**Directions**
Beginning with the line that contains "### Debug Commands", transcribe every line through the end of the entries exactly as written, and reproduce nothing else.

(Data items)
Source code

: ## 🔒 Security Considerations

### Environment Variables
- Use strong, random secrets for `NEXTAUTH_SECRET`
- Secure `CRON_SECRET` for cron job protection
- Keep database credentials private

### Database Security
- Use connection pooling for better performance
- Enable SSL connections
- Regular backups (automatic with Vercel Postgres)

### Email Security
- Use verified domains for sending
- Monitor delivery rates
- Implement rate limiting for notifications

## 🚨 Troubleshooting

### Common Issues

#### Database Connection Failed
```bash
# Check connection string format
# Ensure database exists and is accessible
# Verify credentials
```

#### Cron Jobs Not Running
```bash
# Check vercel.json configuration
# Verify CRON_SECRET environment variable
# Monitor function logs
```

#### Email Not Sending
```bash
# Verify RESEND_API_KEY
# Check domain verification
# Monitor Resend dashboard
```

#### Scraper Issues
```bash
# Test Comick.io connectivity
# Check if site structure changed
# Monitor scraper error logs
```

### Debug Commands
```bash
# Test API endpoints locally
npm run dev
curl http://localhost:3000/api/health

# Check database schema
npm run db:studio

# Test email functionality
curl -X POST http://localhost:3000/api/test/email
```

**Result for this exercise**
### Debug Commands
```bash
# Test API endpoints locally
npm run dev
curl http://localhost:3000/api/health

# Check database schema
npm run db:studio

# Test email functionality
curl -X POST http://localhost:3000/api/test/email
```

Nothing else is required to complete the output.